Nigeria barred individuals and local non-financial firms from buying high-yielding central bank bonds as it tries to boost the economy by steering lending more widely.

The two types of investors are excluded from participating in auctions for open-market operations, which are short-term central bank securities, the Abuja-based regulator said in a letter to banks that was seen by Bloomberg.

“We don’t want to leave room for arbitrage,” central bank spokesman Isaac Okorafor said in a text message. It will discourage banks from giving loans to “speculators” who want to buy government securities instead of investing in the “real economy.”

The measures are in line with a wider policy to penalize banks that don’t boost lending, according to Okorafor.

The ban’s impact may be limited because it does not extend to the secondary market or foreign portfolio investors.

“The central bank has been uncomfortable with the level of demand at the OMO auctions recently and clearly they’re trying to reduce it,” said Omotola Abimbola, an analyst with Lagos-based Chapel Hill Denham Securities Ltd. “But this measure won’t go that far because they still have access to the secondary market.”

OMOs, which typically have maturities of less than a year, were originally used by the central bank to control liquidity and mainly bought by local lenders.

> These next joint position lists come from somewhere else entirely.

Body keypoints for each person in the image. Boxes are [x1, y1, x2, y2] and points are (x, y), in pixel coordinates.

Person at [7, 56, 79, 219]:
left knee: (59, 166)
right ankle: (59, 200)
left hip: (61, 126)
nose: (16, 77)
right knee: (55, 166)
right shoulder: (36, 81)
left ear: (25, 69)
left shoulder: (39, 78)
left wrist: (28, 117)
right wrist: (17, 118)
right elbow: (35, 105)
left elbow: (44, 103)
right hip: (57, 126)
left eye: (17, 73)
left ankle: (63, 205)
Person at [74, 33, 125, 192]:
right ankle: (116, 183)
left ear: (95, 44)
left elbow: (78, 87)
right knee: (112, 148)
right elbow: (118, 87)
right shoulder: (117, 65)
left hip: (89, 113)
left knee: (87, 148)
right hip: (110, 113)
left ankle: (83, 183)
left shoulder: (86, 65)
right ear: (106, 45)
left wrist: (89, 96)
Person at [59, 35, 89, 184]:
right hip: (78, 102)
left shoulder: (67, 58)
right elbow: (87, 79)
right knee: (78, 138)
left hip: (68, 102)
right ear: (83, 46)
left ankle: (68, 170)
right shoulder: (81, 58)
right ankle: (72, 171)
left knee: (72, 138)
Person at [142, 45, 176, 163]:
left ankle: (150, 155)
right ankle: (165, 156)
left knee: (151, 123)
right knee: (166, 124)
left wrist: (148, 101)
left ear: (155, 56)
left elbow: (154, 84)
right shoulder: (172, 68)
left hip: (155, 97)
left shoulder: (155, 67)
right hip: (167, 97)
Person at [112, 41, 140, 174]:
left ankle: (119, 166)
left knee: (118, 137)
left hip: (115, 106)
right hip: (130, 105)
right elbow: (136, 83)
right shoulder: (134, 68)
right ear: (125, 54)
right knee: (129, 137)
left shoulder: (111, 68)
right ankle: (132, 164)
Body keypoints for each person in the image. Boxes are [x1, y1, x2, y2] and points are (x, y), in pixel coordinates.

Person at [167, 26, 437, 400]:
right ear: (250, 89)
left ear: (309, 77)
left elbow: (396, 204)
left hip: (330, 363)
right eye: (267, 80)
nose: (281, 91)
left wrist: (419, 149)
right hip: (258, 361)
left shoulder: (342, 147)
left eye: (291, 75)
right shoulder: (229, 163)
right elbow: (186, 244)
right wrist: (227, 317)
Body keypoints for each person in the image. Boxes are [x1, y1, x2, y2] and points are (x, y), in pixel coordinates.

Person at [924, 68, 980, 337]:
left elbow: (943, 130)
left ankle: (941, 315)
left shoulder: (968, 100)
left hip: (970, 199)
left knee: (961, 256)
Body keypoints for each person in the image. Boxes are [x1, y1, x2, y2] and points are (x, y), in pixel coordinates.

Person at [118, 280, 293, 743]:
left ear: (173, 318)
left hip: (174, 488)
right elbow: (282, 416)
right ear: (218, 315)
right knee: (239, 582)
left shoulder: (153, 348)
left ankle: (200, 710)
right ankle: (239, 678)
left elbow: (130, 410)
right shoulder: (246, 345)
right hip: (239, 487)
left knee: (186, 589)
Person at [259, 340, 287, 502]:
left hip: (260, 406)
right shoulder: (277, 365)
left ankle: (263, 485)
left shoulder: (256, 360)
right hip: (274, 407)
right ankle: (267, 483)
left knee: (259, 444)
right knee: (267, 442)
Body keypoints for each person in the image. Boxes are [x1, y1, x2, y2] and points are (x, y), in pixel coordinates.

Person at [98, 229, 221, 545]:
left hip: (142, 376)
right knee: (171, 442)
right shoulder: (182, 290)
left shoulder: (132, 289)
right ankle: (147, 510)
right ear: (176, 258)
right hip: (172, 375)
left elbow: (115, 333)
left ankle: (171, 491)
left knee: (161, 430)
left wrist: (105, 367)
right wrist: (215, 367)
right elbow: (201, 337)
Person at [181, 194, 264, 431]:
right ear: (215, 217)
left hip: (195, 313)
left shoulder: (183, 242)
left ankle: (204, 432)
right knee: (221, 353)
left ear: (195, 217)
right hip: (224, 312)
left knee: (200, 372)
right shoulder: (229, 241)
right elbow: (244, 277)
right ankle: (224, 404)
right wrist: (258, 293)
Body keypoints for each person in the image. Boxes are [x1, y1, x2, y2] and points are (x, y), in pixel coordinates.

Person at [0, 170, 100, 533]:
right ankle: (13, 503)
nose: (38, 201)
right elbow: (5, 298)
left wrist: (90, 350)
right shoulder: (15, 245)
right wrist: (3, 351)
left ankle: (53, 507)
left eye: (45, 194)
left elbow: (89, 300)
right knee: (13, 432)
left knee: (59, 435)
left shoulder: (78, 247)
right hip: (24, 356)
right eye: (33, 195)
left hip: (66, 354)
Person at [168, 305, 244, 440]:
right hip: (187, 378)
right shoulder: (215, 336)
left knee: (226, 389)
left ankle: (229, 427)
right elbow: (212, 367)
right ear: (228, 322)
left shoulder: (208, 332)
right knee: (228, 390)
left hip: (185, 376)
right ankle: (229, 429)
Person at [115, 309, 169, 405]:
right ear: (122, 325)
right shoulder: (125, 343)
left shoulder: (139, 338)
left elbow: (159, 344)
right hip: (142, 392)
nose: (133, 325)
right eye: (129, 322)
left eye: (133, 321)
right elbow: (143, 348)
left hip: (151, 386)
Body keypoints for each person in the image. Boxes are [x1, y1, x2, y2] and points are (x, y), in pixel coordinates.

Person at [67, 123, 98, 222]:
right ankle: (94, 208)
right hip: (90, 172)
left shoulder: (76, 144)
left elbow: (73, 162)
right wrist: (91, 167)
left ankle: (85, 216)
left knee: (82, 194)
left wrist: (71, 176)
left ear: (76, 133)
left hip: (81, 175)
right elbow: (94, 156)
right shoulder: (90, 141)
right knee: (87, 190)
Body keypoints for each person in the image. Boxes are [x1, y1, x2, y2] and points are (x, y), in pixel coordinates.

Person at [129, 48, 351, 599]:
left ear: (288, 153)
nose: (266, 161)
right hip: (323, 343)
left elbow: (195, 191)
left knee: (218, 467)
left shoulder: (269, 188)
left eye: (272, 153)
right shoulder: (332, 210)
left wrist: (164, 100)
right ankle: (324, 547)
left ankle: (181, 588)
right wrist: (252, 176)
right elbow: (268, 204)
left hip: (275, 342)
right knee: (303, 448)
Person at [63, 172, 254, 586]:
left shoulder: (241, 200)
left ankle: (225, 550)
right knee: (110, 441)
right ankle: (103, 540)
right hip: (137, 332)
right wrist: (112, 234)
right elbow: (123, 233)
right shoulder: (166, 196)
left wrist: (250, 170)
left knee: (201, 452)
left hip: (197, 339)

But they have been opened up to others in the past two years and have become the main instrument for foreign carry traders.

Global investors have been attracted to naira bonds by yields of around 15% and a stable currency, which have made the Nigerian carry trade one of the most lucrative in emerging markets this year.

Africa’s top oil producer is struggling to jump-start an economy that’s yet to fully recover from the 2014 crash in crude prices. Growth will probably be 2.3% this year, according to a Bloomberg survey of economists, one of the lowest levels on the continent.

The central bank’s sales of OMO bills ballooned to $2.4 billion last year from $600 million in 2016, according to a Citigroup Inc. It issued $1.4 billion in the first eight months of 2019, the Wall Street bank estimates.

There are around $40 billion of outstanding OMOs, roughly half of which are owned by foreigners, Simon Kitchen, a strategist at Cairo-based investment bank EFG Hermes, said in a note on Oct. 23.

“OMO liabilities have become a huge obligation on the central bank’s balance sheet,” Abimbola said.